Higher energy tanks will need additional fert schemes to keep running properly.

Even tho we only use 2 terms High and low energy aquarium.. But there still is a quite a large range in between.

All can be achieved with any type of substrate available. The description on the bag is solely a commercial story for you to make you buy it.

Over the decades i've grown aqaurium plants on sand, gravel, dirt soil, akadama, lava rock and things i've forgoten. Al did it and i never found a reason to judge one beter than the other.. And if it didn't grow than the issue wasn't the substrates fault but mine. 

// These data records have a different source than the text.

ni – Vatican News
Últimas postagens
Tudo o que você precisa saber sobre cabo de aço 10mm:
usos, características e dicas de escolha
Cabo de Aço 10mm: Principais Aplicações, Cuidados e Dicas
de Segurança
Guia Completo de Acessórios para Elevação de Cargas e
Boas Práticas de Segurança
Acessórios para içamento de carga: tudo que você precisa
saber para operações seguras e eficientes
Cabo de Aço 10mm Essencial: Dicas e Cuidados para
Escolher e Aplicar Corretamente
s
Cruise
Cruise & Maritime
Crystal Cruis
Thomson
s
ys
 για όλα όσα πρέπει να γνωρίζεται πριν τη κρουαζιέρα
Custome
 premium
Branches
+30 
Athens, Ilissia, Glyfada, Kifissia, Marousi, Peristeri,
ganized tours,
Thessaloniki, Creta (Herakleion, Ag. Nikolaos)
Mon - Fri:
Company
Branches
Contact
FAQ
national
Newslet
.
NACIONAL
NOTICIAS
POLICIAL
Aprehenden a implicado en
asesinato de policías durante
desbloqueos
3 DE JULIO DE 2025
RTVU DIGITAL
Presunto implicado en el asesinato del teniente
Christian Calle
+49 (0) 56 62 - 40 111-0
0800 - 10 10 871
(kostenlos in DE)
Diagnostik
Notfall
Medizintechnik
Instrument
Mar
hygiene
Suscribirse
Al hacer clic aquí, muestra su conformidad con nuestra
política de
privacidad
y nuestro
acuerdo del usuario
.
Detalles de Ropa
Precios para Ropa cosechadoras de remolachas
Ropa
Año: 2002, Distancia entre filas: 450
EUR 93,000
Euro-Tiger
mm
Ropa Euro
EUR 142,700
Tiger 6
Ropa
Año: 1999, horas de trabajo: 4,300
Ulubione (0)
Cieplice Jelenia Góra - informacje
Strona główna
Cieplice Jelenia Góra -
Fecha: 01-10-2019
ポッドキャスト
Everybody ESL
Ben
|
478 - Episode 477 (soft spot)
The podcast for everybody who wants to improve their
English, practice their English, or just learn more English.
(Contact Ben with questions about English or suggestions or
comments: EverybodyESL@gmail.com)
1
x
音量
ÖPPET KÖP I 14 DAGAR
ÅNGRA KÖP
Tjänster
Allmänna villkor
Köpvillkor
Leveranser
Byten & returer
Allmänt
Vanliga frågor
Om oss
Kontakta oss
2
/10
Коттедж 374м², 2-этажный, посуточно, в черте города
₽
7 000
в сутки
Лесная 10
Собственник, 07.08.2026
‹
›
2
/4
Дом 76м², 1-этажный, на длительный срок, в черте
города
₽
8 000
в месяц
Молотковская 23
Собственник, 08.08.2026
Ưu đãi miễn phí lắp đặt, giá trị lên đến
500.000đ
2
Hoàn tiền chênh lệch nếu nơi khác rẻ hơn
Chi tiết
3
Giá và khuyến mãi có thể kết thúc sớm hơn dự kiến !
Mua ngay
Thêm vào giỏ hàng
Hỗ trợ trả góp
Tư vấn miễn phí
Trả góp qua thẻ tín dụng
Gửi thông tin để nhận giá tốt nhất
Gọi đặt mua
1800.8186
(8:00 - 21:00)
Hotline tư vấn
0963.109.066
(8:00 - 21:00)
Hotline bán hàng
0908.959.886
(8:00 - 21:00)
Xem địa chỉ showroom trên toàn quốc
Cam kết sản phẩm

My personal advice would be, choose one on practical and aesthetic reasons forget about the rest. Pro's and cons in substrate are mainly practical in my personal experience. How wel can it be handled in the type of scape planned.


----------



## Hanuman (18 Sep 2019)

Thanks Marcel. Great advise.

I am aware of the above I was just wondering if the combination of both substrates had any additional benefits but as you rightfully explained it's all a matter of whether plants can tap into nutrients. At the end of the day I will have to ponder what look for the thank I want. The brown color and rough texture of the akadama gives the tank a rougher look. Wondering if color and texture would match well with Eriocaulon and bucephalandra.


----------



## Hanuman (3 Nov 2019)

Here is the Akadama drying up after spending a month and half in a drum (the red one you see in the back) with water and ferts. I changed the water every week or so.

Reason I am drying it up is because I have decided against using the akadama soil for the shallow tank I have in the pipeline. I will keep the Akadama for my bonsai so I need to rebag it dry.


----------